## [TEXT]
1. Als meine Mutter und ich auf dem Weg hinaus aus dem Konzen­tra­ti­ons­lager waren, sagte ich in die betrof­fene Stille hinein, dass dies ein guter Tag sei. „Hätte Hitler gesiegt, wären wir nicht hier. Dass wir hier sind, bedeutet, er hat verloren.“ Meine Mutter nickt und ich denke, es stimmt: Die Gewinner*innen schreiben die Geschichte – und manchmal, da gewinnen die Richtigen.

3. Zu hören, wie mein Vater am Telefon weint, nachdem er das Ende meines Buches gelesen hat, das vor seiner Veröf­fent­li­chung steht. Zu hören, dass er das erste Mal in den fünf­und­dreissig Jahren meines Lebens weint, macht mir Hoff­nung. Ich könnte den Umstand genauso gut proble­ma­ti­sieren, ihn erklären mit männ­li­cher Sozia­li­sa­tion, mit der fran­zö­si­schen Ausprä­gung des Patri­ar­chats. Aber heute entscheide ich mich, darin Hoff­nung zu sehen.

Wenn Hoff­nung da ist, muss von ihr berichtet werden, denn wer hofft, der hat noch nicht aufgegeben.

## [AUFGABEN]
a) Was tut der Vater im Text über Hoffnung am Telefon?
b) Schreiben Sie den Text über Hoffnung nach seinem letzten Satz weiter.
Die Daten stammen aus einer anderen Quelle als der Text.

## [DATEN]

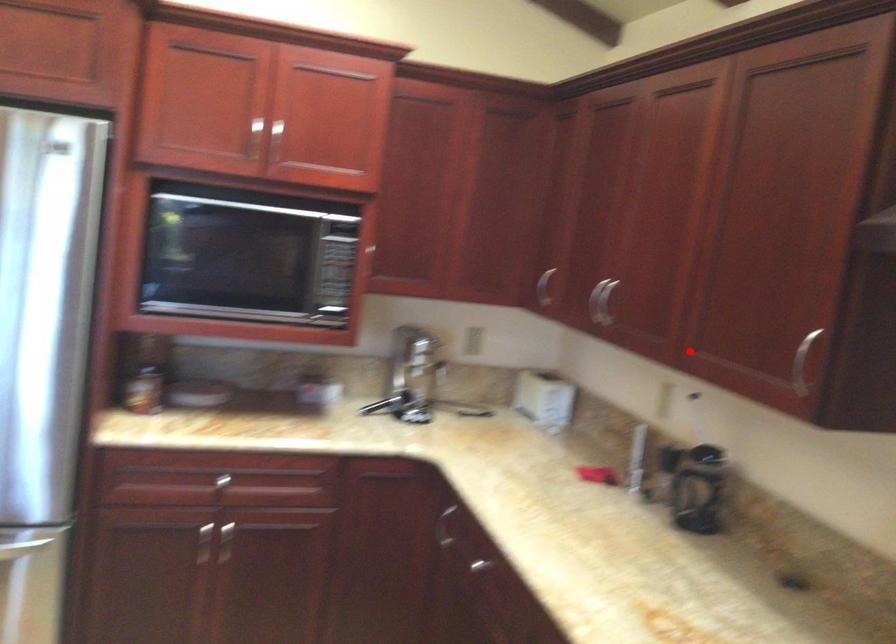
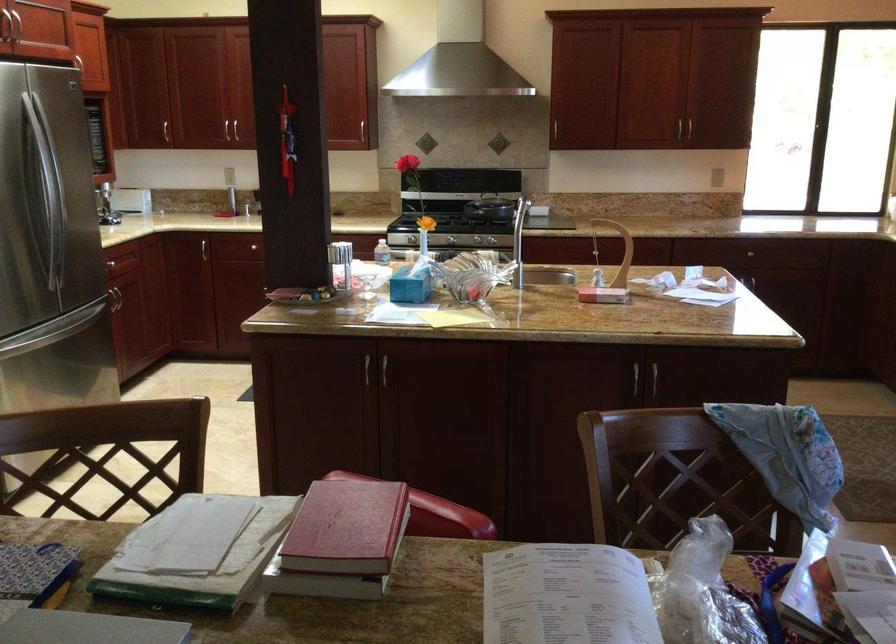
Question: I am providing you with two images of the same scene from different viewpoints. A red point is shown in image1. For the corresponding object point in image2, is it positioned nearer or farther from the camera?

Choices:
 (A) Nearer
 (B) Farther

Answer: (B)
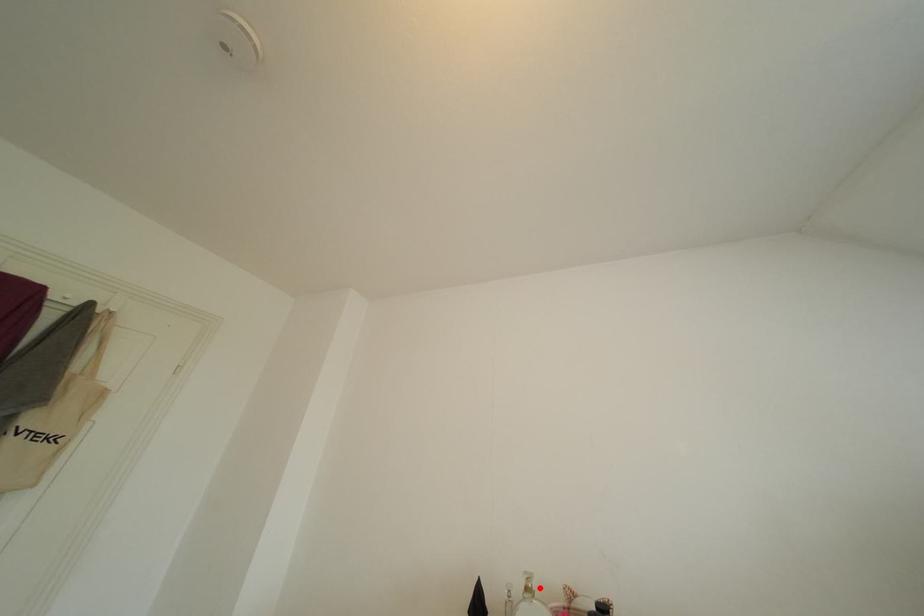
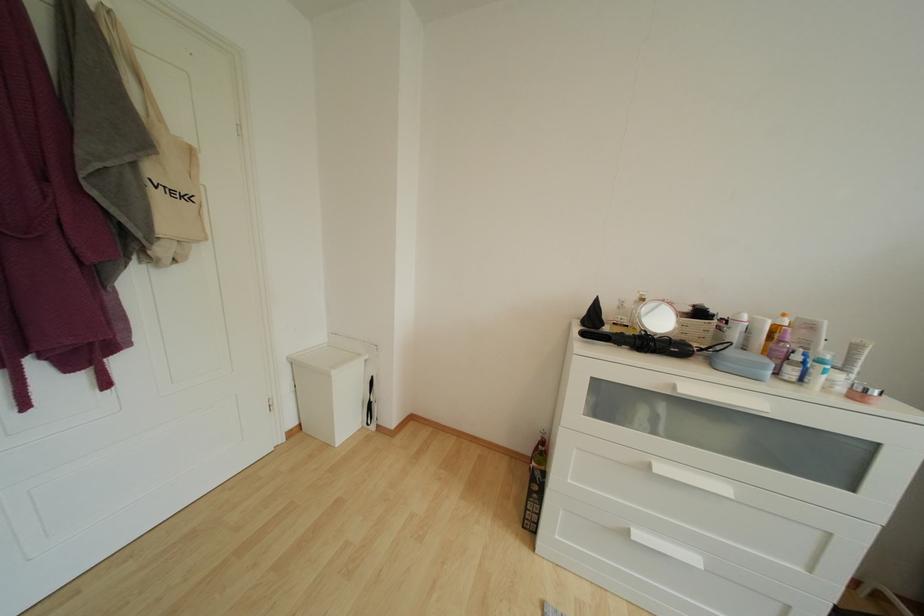
Locate, in the second image, the point that corresponds to the highlighted location in the first image.

(651, 301)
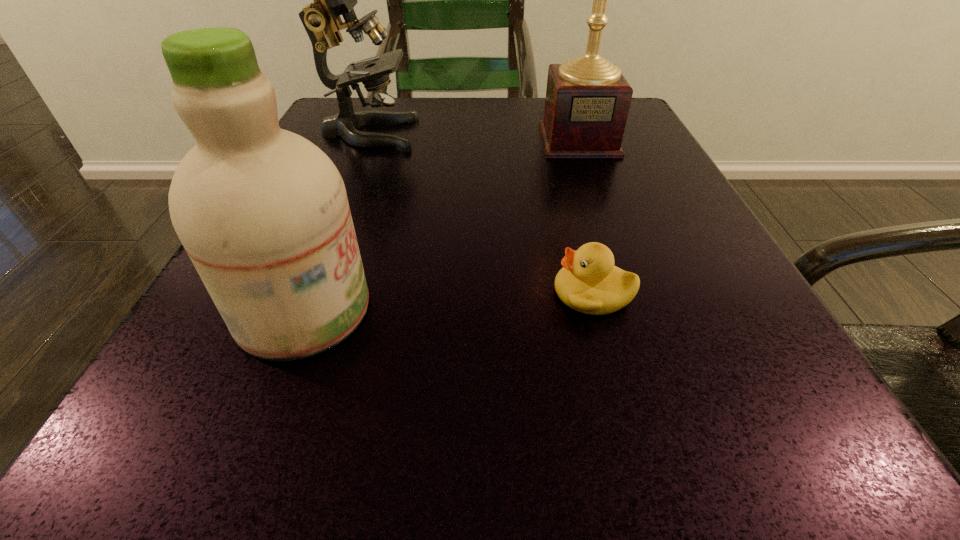
Find the location of a particular element. The height and width of the screenshot is (540, 960). unoccupied area between the tallest object and the microscope is located at coordinates 474,137.

Identify the location of vacant area that lies between the duckling and the trophy cup. The image size is (960, 540). (586, 217).

Locate an element on the screen. vacant area that lies between the duckling and the trophy cup is located at coordinates (586, 217).

Identify which object is the nearest to the microscope. Please provide its 2D coordinates. Your answer should be formatted as a tuple, i.e. [(x, y)], where the tuple contains the x and y coordinates of a point satisfying the conditions above.

[(587, 102)]

Choose which object is the nearest neighbor to the shortest object. Please provide its 2D coordinates. Your answer should be formatted as a tuple, i.e. [(x, y)], where the tuple contains the x and y coordinates of a point satisfying the conditions above.

[(262, 212)]

At what (x,y) coordinates should I click in order to perform the action: click on free space that satisfies the following two spatial constraints: 1. on the plaque of the tallest object; 2. at the face of the shortest object. Please return your answer as a coordinate pair (x, y). Looking at the image, I should click on (634, 293).

At what (x,y) coordinates should I click in order to perform the action: click on blank space that satisfies the following two spatial constraints: 1. on the plaque of the tallest object; 2. at the face of the shortest object. Please return your answer as a coordinate pair (x, y). The image size is (960, 540). Looking at the image, I should click on (634, 293).

The width and height of the screenshot is (960, 540). In order to click on free location that satisfies the following two spatial constraints: 1. on the plaque of the tallest object; 2. at the face of the duckling in this screenshot , I will do `click(634, 293)`.

The image size is (960, 540). In order to click on free space that satisfies the following two spatial constraints: 1. on the plaque of the tallest object; 2. at the face of the duckling in this screenshot , I will do `click(634, 293)`.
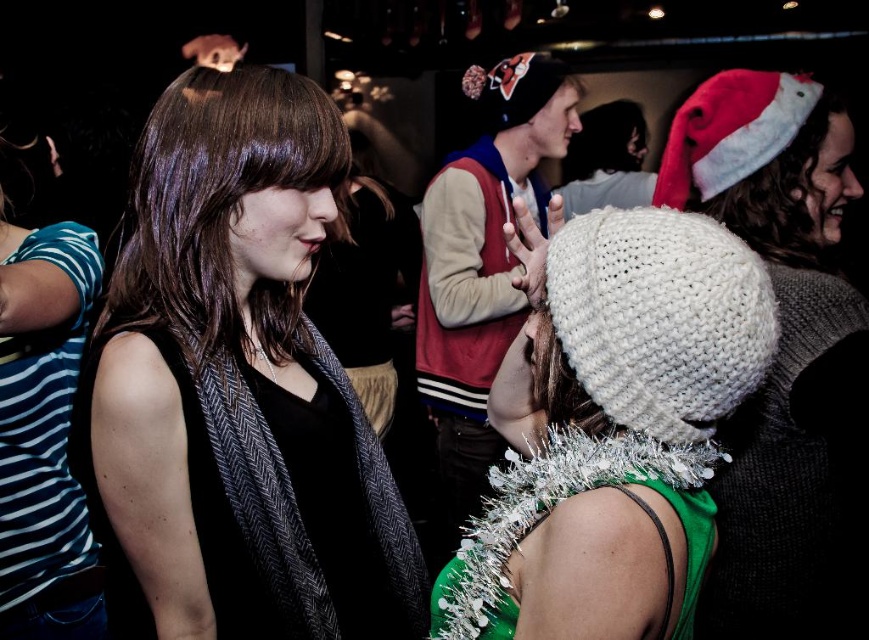
Does point (370, 492) lie in front of point (479, 632)?

No, it is behind (479, 632).

What do you see at coordinates (240, 385) in the screenshot? I see `matte black scarf at left` at bounding box center [240, 385].

The width and height of the screenshot is (869, 640). I want to click on matte black scarf at left, so click(x=240, y=385).

Between white knitted beanie at center and shiny brown hair at center, which one has less height?

With less height is shiny brown hair at center.

Is white knitted beanie at center bigger than shiny brown hair at center?

Yes.

Who is more distant from viewer, (627, 544) or (293, 96)?

The point (293, 96) is more distant.

The image size is (869, 640). What are the coordinates of `white knitted beanie at center` in the screenshot? It's located at (612, 433).

Between matte black scarf at left and shiny brown hair at center, which one has more height?

matte black scarf at left is taller.

Is matte black scarf at left to the right of shiny brown hair at center from the viewer's perspective?

Indeed, matte black scarf at left is positioned on the right side of shiny brown hair at center.

Where is `matte black scarf at left`? The width and height of the screenshot is (869, 640). matte black scarf at left is located at coordinates (240, 385).

At what (x,y) coordinates should I click in order to perform the action: click on matte black scarf at left. Please return your answer as a coordinate pair (x, y). The height and width of the screenshot is (640, 869). Looking at the image, I should click on (240, 385).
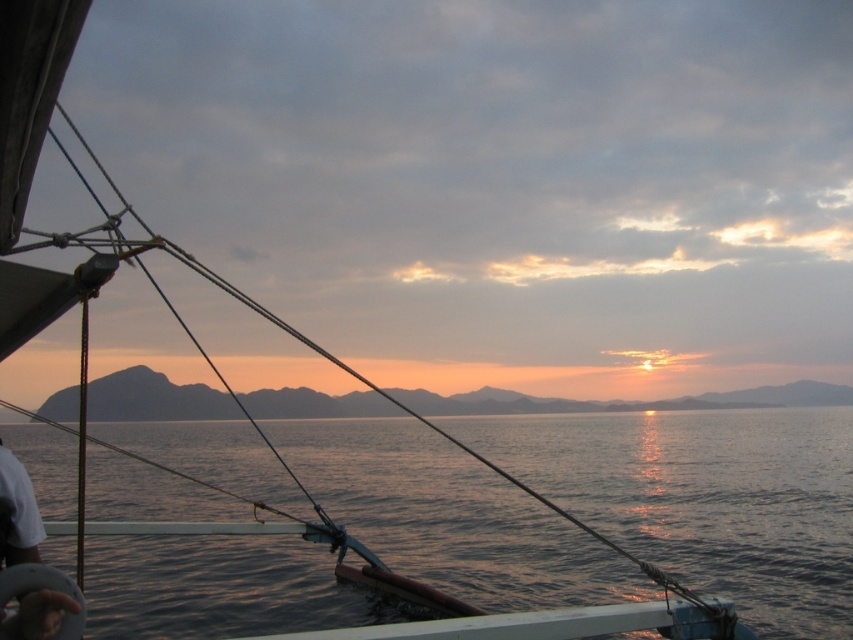
You are navigating a small boat and see the dark blue water at center and the silvery metallic horizon at center. Which object is positioned to the left when facing the scene?

The dark blue water at center is to the left of the silvery metallic horizon at center, so the dark blue water at center is positioned to the left when facing the scene.

You are on a boat watching the sunset. You notice two points in the scene, one at coordinates point (416, 497) and another at point (142, 381). Which point is nearer to you?

Point (416, 497) is closer to the camera than point (142, 381), so the point at coordinates point (416, 497) is nearer to you.

You are an observer on the boat looking at the dark blue water at center and the silvery metallic horizon at center. Which object is positioned higher in the visual field?

The dark blue water at center is positioned higher in the visual field than the silvery metallic horizon at center because it is located above it according to the description.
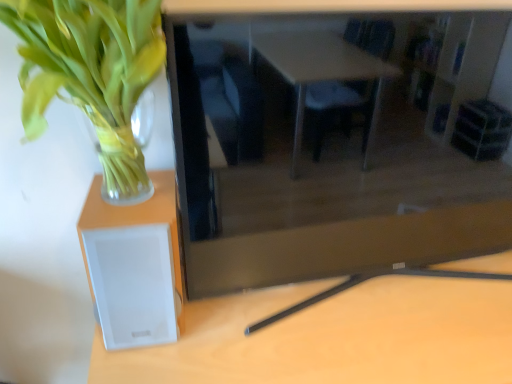
Where is `free point below matte black tv at center (from a real-world perspective)`? free point below matte black tv at center (from a real-world perspective) is located at coordinates (379, 296).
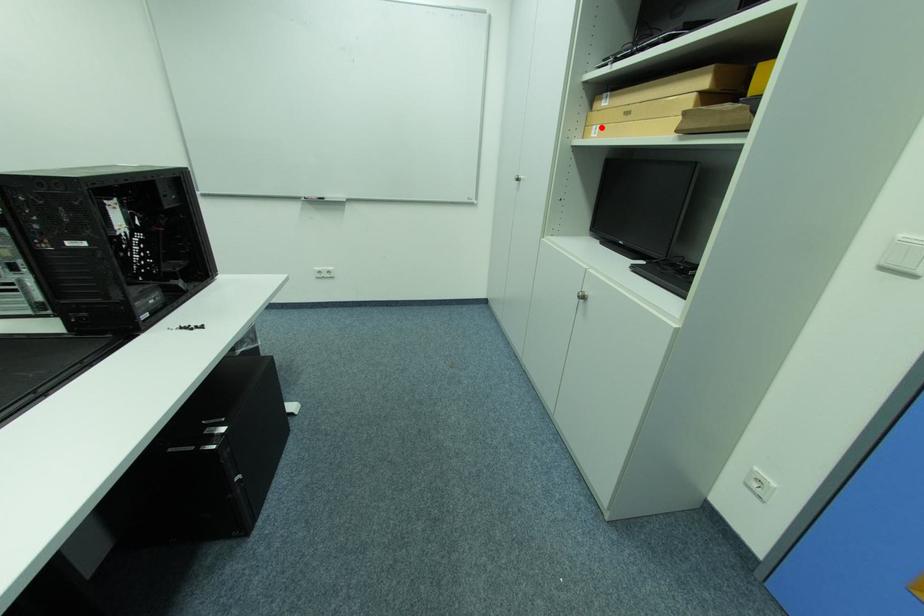
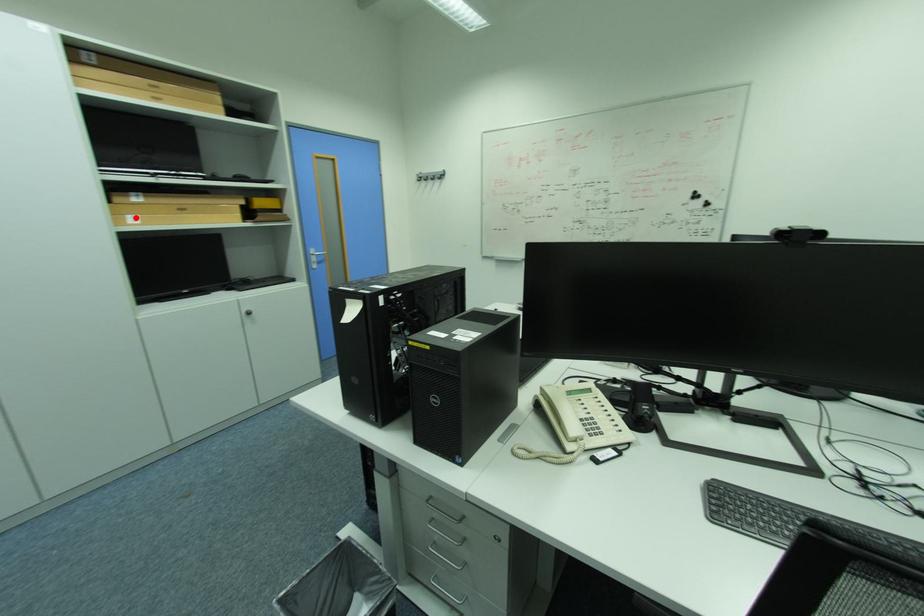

## [LÖSUNGEN]
a) Er weint, nachdem er das Ende des Buches gelesen hat.

b)
4. Noch mal mein Vater, entschul­digt seine Präsenz in diesem Text. Wie er am Telefon sagt, er will sich endlich um einen Eintrag ins Wahl­re­gi­ster bemühen, weil er einen Kandi­daten gefunden hat, der ihm zusagt. Wie ich Sorge bekomme, es könnte ein Rechter sein. Wie er sagt, er will den Vorsit­zenden der kommu­ni­sti­schen Partei wählen, weil der nicht sei wie die anderen Politiker*innen, sondern echt – und er wähle ihn auch nur, weil es aussichtslos sei, dass er an die Macht käme.

Hoff­nung für psychi­sche Gesundheit

5. Hoff­nung empfinden als Möglich­keit, psychisch gesund zu bleiben. Denn was wartet in der Hoff­nungs­lo­sig­keit ausser Selbst­auf­gabe, Frustra­tion, Stagna­tion und an ihrem Ende der Rückzug ins Innere?

6. Die Hoff­nung und die falsche Hoff­nung vonein­ander trennen lernen. Falsche Hoff­nung gedeiht da, wo Abkür­zungen ins gute Leben vorge­schlagen werden. Das kann der nach-mir-die-Sint­flut-artige Hedo­nismus der Mittel­klasse sein. Oder das Beschwören der Kampf­be­reit­schaft der Arbeiter*innenklasse, wo es sie (noch) nicht gibt.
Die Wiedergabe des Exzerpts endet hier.